First brought to the west by Alexander Atalamatsky, at the behest of an Australian doctor, the Buteyko method first attracted attention as a means to control asthma, but it also controls the symptoms of over 100 common physical, stress-related ailments.

Professor Buteyko’s research has directly linked deep breathing to at least 150 diseases. He has found that diseases other than asthma such as hypertension, stenocardia, myocardial infarcts, strokes, haemorrhoids, eczema, amongst others, are all symptoms of imbalance created by deep breathing. In cases where Buteyko’s patients had these diseases, they were all cured.

For the past 16 years at The Buteyko Centre in Coomhola, Bantry, Charlie has been teaching students with all forms of the disorders, including mental and physical, caused by Chronic Hyper-Ventilation Syndrome (CHVS), which according to Russian research causes or greatly increases the severity of over 100 common chronic ailments, affecting every part of the physical and mental state. The connective principle for so many seemingly unrelated affects is…panic breathing.

Even a slight disturbance of the breathing pattern away from calm silent, permanent nasal breathing throws a chemical master switch, which controls our ‘fight or flight’ or panic systems.

“Mouth breathers are unconsciously throwing this panic switch up to 30,000 times a day, causing a permanent disturbance and drastically affecting the way the body uses oxygen,” explains Charlie.

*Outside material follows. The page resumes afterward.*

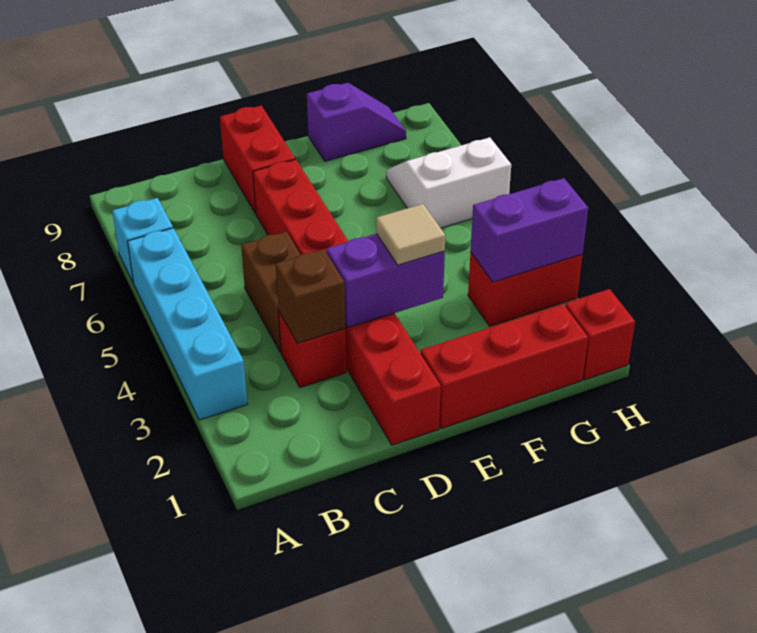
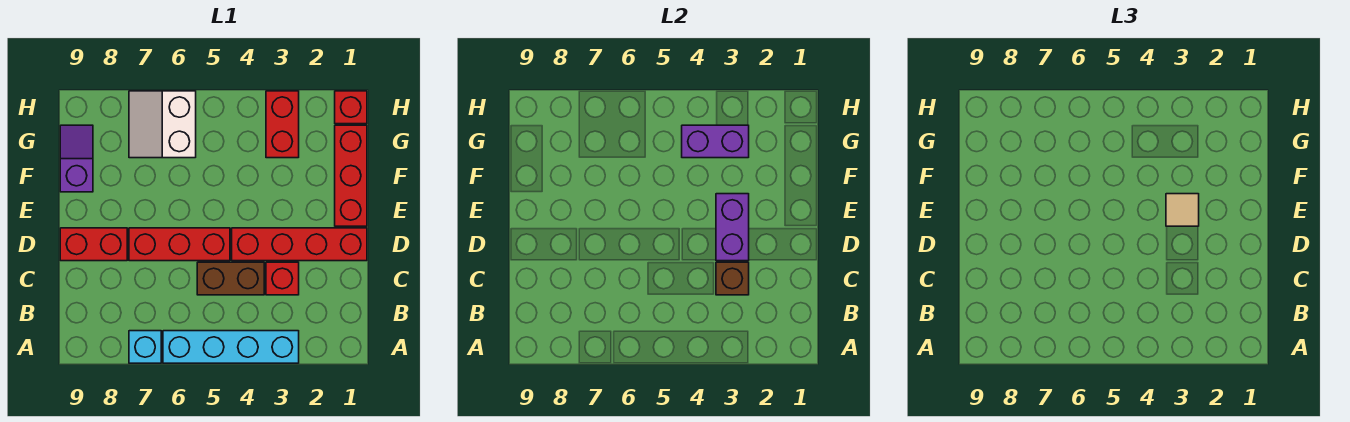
purple brick G3:H3 level 2 -> purple brick G3:G4 level 2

Maria learned the Buteyko method of breathing over two weekends at the Buteyko Centre last year. “I have an auto immune condition and have experimented with many different therapies and interventions over the past fifteen years. Following the first few weeks of doing the Buteyko breathing exercises my general energy levels improved and I noticed a number of subtle but significant changes in my life. The second weekend was important to check on the technique and it gave a great opportunity to ask the questions that had arisen once I started the practice. The lessons that I learned at the Centre were not limited to Buteyko breathing and I came away feeling that they were probably two of the most important weekends in my life.”

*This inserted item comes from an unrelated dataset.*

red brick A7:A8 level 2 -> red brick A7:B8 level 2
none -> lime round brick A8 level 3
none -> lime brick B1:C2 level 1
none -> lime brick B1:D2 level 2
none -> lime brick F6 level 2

John Doran’s first experience of the Buteyko Method was seven years ago. “My 14 year-old daughter had severe asthma. She was continually on inhalers, antibiotics and steroids. Several times she had to be put on a nebuliser. She was a keen hockey player but could only last 20 minutes on the pitch before having to use her inhaler. We attended two weekend seminars that Charlie gave in Dublin. Within two weeks all of my daughter’s symptoms had improved dramatically. She had no problems at all for five years. Her asthma returned in a mild form after a summer of bad food, very little sleep and long-haul flights. After another visit to Charlie she requires only very occasional use of her inhaler. As a pharmacist, naturopath and herbalist, I have sent many clients to Charlie with incredible results over a wide range of conditions. If he lived in Dublin, I would refer all of my clients to him.

It is a genuinely life-changing experience.”